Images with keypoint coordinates
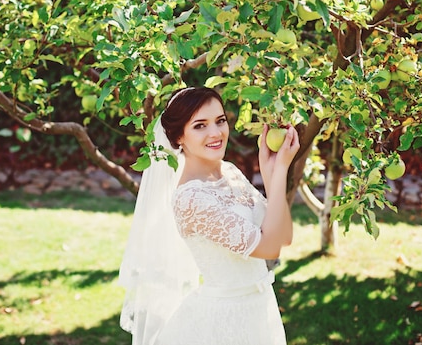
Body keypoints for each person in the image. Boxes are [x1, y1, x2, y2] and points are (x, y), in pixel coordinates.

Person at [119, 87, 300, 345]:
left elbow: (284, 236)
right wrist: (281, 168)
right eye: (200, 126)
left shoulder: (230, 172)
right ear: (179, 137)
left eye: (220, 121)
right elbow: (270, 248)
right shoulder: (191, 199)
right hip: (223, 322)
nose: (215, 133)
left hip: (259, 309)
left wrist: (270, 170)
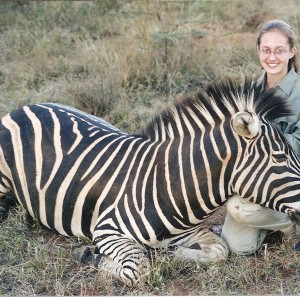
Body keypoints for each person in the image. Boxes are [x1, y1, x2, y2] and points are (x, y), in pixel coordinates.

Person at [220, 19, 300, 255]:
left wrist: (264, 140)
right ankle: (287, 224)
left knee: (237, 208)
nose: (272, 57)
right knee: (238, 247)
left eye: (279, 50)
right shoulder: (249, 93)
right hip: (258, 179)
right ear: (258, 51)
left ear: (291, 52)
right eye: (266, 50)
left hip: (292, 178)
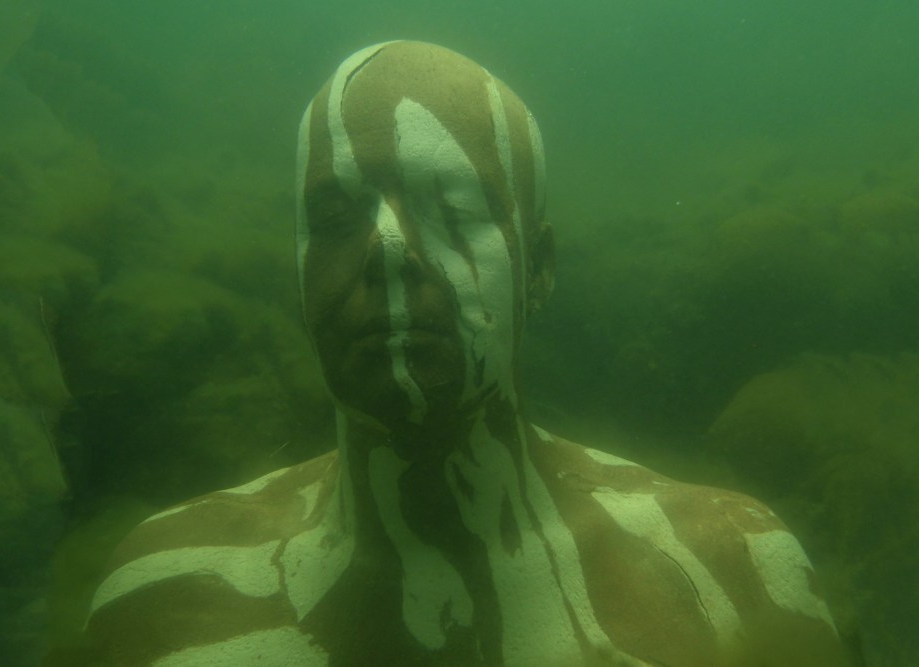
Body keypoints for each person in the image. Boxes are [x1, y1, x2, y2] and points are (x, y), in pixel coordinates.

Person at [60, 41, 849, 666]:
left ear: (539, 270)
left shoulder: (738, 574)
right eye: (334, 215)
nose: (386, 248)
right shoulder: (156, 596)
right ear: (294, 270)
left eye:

What the task asks:
What you write should match, character for character, the lines from the one with "left ear: (539, 270)" to the end of the data, both included.

Exercise solution:
left ear: (539, 270)
left shoulder: (738, 574)
right eye: (334, 215)
nose: (386, 248)
right shoulder: (156, 596)
right ear: (294, 270)
left eye:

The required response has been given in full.